Cunningham pioneeringly introduced chance into the creative process, with steps and score generally distant acquaintances at most. He tended to rehearse his dancers – with daunting rigour – in silence, meaning that the first time they'd hear the score would be at the work's premiere. Small wonder the choreographer Mark Morris, his similarly revered but famously 'musical' compatriot, has expressed reservations.
Depending on point of view, either everything or nothing 'happens' in Cunningham's pieces, which are not entirely un-balletic in terms of the poise and discipline required (if absolutely not ballet), and which dancers are required to deliver with entirely impassive faces. His work teases, suggests, evokes – but anyone hoping for anything even remotely resembling a narrative, or even any kind of conventional stylistic or dramatic beginning, middle or end, will be thwarted.
The two pieces on offer from the visiting and well-drilled Lyon Opera Ballet, as part of this month's London-wide Dance Reflections, are a case in point. They begin, they go through a labyrinth of different and random-feeling permutations. And then, when you least expect it, the curtain descends: that's it, folks.
Beach Birds (1991), which opens the bill, sees an octet of dancers extremely loosely pretending to be just that. Half an hour long, it's a strange, extraordinarily serene confection, one whose visual and choreographic elements – all hinting at the title, without any of them entirely going there – coalesce perfectly.

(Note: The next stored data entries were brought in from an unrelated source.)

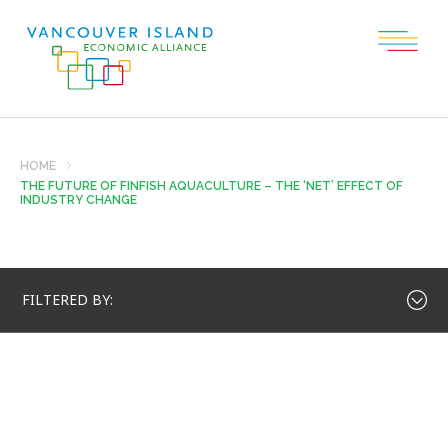
HOME
THE FUTURE OF FINFISH AQUACULTURE – THE ‘NET’ EFFECT OF
INDUSTRY CHANGE
FILTERED BY:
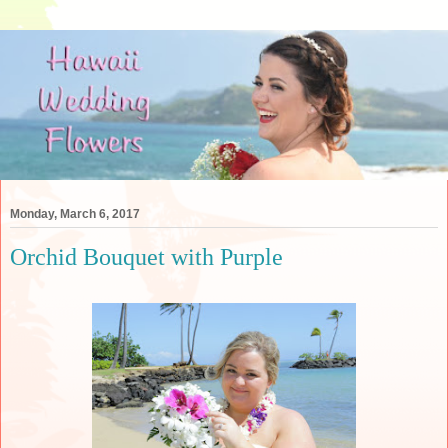
Monday, March 6, 2017
Orchid Bouquet with Purple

Designer Marsha Skinner has the cast wearing black-and-white unitards with black gloves, and the action playing out against a subtly changing cyclorama that might (or might not) represent the passing of a day. Cage's score-cum-soundscape alternates between deadpan individual piano notes and a kind of shimmering, Pink Floydian gurgle that could be waves retreating from a sun-dappled pebbly shoreline, or else just good old electronic static. And amid all this, the dancers – either individually, or else in groups of two, three, or more, one cluster seeming to spark another off at random – hop, strike poses and flicker their limbs in a manner that's neither entirely avian nor entirely human. It's as if Cunningham has metamorphosed them into a curious kind of flesh-and-blood, animal/human pun, but in the most benign and beautiful way.
Heftier in terms of both length (50 minutes) and cast (14), 1999's BIPED comes across as a high-tech, virtual-reality cousin of its alfresco forebear. Playing out to Gavin Bryars's artful wash of electronica, its actual steps were formulated with the help of DanceForms software, with Cunningham then deploying motion-capture to create huge avatars of the dancers that intermittently skitter, skip and twirl across the otherwise invisible gauze at the front of the stage.

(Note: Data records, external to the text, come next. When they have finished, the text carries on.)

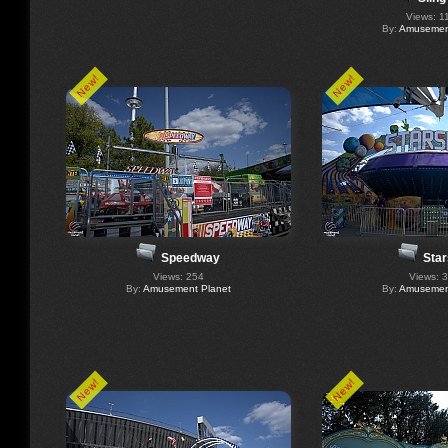
Views: 1
By:
Amusement
New!
New!
Speedway
Star
Views: 254
Views: 
By:
Amusement Planet
By:
Amusement
New!
New!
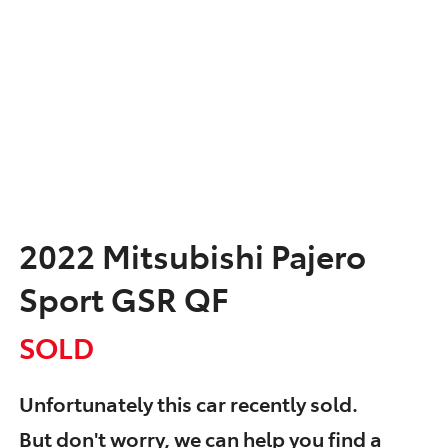
2022 Mitsubishi Pajero
Sport GSR QF
SOLD
Unfortunately this
car
recently sold.
But don't worry, we can help you find a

Its sheer length makes it quite a commitment on the part of the audience. And unlike Beach Birds, it occasionally (in one quintet, particularly) revealed cracks in the dancers' unity on Wednesday's opening night. Resist trying to impose conventional order on it, however – even if you might eke out an elegiac note at its close – and this kaleidoscopic symphony of sound, light and movement can (and here did) cast quite a spell.
Cunningham forever? You wouldn't entirely bet against it.